Gillick isn't your average executive either, old school or new school. He has a mega-gig memory at his disposal, recalling phone numbers faster than any Palm Pilot. But even with two World Series rings, he doesn't presume to have all the answers. And he admits that he has incorporated some approaches that might look like they were lifted from "Moneyball."
"I think that I've changed over the years," Gillick says. "I think it would be foolish to think that you can't learn. We still rely on what we can observe about a player - traditional scouting - and I don't think that there's any substitute for that. But I've tried to bring in more statistical support for our scouting - computer analysis or whatever. Fact is, there's just so much more information available today than in the old days."
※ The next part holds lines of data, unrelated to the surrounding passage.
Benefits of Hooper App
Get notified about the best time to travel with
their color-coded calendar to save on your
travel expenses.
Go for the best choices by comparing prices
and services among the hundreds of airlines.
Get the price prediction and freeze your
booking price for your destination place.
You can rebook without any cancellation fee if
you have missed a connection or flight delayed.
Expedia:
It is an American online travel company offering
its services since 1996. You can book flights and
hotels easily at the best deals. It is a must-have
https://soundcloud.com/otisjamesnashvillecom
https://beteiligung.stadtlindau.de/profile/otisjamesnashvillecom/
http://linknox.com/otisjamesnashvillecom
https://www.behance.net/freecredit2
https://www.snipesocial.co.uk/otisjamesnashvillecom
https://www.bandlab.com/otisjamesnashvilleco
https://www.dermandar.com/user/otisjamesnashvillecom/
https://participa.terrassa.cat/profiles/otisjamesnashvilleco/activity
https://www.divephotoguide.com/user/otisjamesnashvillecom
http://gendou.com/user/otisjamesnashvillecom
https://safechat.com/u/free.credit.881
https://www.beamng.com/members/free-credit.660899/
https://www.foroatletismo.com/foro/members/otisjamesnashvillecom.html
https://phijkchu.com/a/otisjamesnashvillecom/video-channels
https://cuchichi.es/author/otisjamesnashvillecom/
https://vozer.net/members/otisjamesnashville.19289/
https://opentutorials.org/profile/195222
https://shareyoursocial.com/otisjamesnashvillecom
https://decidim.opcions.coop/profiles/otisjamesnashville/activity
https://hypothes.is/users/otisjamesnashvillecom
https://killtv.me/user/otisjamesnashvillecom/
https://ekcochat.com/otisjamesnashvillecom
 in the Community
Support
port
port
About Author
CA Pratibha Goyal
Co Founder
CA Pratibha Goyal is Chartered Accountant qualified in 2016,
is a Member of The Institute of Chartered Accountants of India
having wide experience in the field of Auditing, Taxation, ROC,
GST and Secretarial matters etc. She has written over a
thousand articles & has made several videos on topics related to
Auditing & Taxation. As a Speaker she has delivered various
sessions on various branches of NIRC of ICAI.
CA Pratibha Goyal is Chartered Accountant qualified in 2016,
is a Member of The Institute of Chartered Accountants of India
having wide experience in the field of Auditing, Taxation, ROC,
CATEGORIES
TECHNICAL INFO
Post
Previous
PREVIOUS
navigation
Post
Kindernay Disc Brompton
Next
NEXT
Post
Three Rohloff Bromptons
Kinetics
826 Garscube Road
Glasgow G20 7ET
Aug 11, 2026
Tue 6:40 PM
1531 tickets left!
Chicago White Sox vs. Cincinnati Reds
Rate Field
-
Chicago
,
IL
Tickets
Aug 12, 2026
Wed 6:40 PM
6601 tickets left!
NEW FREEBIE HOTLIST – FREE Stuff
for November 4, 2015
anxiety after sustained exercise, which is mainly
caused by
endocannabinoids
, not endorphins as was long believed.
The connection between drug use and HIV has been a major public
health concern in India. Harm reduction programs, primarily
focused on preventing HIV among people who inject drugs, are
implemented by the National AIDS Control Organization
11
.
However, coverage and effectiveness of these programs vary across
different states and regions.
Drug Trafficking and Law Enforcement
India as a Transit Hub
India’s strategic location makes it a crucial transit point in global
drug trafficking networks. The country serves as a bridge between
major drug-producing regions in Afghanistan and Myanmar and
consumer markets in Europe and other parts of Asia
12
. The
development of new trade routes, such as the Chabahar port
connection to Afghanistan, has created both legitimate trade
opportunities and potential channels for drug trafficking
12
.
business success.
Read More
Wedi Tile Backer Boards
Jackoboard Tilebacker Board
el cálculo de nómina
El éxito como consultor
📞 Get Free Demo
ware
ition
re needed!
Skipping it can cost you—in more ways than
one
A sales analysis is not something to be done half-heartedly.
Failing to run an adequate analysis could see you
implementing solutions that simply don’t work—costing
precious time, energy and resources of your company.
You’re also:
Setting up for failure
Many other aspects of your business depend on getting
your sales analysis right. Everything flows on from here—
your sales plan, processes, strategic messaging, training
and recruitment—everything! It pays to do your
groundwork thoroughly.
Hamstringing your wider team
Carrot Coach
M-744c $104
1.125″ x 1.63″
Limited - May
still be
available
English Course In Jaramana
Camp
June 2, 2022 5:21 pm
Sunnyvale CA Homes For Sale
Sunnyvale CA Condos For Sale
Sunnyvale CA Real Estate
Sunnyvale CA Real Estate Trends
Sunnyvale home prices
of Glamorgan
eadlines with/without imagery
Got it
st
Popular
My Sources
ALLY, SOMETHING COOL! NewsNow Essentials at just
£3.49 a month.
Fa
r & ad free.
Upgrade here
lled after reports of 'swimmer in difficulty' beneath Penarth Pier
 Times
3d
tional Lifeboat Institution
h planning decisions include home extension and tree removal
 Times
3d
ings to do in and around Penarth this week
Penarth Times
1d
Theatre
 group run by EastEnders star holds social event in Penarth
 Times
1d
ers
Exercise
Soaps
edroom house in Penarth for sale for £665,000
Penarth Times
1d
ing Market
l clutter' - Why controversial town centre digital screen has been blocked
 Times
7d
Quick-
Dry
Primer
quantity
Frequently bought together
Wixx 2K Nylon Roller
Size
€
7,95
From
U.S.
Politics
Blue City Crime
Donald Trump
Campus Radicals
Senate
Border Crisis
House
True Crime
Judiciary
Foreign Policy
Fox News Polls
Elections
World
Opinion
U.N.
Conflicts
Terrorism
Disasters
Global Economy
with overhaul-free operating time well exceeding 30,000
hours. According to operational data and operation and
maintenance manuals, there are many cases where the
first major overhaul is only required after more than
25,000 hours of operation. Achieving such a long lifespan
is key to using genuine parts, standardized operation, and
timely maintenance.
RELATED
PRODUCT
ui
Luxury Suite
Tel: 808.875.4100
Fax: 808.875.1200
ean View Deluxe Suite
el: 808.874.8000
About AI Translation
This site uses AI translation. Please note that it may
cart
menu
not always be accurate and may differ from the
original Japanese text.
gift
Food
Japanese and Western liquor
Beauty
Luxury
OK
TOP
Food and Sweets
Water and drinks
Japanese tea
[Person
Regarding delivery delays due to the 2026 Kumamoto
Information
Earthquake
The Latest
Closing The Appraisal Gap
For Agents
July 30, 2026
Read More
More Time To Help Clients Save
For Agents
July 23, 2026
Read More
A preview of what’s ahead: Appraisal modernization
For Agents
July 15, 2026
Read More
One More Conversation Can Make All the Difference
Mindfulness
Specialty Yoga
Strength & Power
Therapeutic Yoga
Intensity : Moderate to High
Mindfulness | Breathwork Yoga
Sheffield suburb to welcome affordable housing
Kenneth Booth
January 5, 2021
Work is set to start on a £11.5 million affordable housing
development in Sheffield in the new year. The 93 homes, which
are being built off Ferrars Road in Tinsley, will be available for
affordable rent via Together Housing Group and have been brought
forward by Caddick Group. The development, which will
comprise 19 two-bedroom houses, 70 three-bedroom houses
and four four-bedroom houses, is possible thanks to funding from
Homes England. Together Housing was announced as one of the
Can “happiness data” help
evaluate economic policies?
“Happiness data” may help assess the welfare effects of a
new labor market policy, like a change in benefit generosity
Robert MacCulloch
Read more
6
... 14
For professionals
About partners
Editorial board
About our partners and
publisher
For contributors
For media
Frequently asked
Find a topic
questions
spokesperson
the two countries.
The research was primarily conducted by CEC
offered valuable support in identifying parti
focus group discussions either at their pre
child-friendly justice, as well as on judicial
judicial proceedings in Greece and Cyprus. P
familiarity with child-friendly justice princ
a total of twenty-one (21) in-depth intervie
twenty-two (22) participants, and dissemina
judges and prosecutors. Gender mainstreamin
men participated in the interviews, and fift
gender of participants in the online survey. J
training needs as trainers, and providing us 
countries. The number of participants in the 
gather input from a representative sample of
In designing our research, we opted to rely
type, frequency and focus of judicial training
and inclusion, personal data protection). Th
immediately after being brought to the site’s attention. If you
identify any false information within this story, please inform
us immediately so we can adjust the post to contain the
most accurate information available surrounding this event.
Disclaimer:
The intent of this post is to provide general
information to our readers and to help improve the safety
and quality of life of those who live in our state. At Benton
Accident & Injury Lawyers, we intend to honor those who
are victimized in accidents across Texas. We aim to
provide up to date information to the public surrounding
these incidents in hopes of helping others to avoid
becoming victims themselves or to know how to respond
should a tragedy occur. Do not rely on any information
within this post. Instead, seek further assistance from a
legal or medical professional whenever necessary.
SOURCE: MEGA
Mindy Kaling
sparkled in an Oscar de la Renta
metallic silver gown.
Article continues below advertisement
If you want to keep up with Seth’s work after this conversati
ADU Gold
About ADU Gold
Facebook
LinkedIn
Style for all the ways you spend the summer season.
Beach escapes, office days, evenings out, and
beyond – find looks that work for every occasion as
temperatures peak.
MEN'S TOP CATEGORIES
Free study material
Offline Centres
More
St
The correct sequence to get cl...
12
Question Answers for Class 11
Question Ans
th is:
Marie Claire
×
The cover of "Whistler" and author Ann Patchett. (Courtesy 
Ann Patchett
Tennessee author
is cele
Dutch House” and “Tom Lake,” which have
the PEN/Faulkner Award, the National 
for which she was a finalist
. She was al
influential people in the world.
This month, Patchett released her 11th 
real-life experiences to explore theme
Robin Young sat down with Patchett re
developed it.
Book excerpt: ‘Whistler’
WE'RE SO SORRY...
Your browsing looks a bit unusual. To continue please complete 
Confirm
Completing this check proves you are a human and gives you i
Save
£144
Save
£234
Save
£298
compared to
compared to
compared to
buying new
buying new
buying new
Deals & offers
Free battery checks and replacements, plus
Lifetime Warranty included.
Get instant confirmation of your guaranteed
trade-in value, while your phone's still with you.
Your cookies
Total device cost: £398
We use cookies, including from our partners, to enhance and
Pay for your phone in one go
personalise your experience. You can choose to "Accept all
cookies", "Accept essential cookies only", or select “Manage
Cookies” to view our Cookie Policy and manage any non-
So far, it seems like the elder statesman hasn't lost his touch. The Phillies recently rattled off a nine-game winning streak and sit in second place in the National League East.
Gillick was one of those who bristled when "Moneyball" was first published. Other Major League executives did more than bristle - they resented Lewis's portrayal of Billy Beane as baseball's lonely genius. But Gillick was angered by "Moneyball" because he thought it did a disservice to other general managers.
"The idea that Major League Baseball is run by an old-boys club [with] a lot of not-too-intelligent baseball men just doesn't wash," Gillick says. "Look at [Atlanta Braves general manager] John Schuerholz. He wasn't an old-time baseball player. He came from outside the game - he was a teacher before he got into baseball. John's been more successful than almost anybody."
Pat Gillick knew the work that awaited him when he took over the Phillies' front office last November. He was in danger of being outbid for the Phillies ace relief pitcher Billy Wagner, who ultimately signed as a free agent with Philadelphia's division rival, the New York Mets. And Gillick knew that he had no place on his roster for slugger Jim Thome, who had a multimillion dollar contract with a no-trade clause.
Gillick describes the Thome conundrum as "potentially difficult" - which would be like describing Fermat's Last Theorem as "challenging." Yet Gillick was able to convince Thome to waive the no-trade clause if the general manager was able to make a deal with certain teams, including the World Series champion Chicago White Sox. Gillick then sent Thome and financial considerations to the White Sox for centerfielder Aaron Rowland and two minor-league pitching prospects.
Making a baseball trade under duress is one of those management skills that no business course can fully prepare you for. And though the proponents of Moneyball scoff at baseball's old-boy network, those personal connections might have been critical in making this deal: White Sox general manager Kenny Williams played for Gillick in Toronto.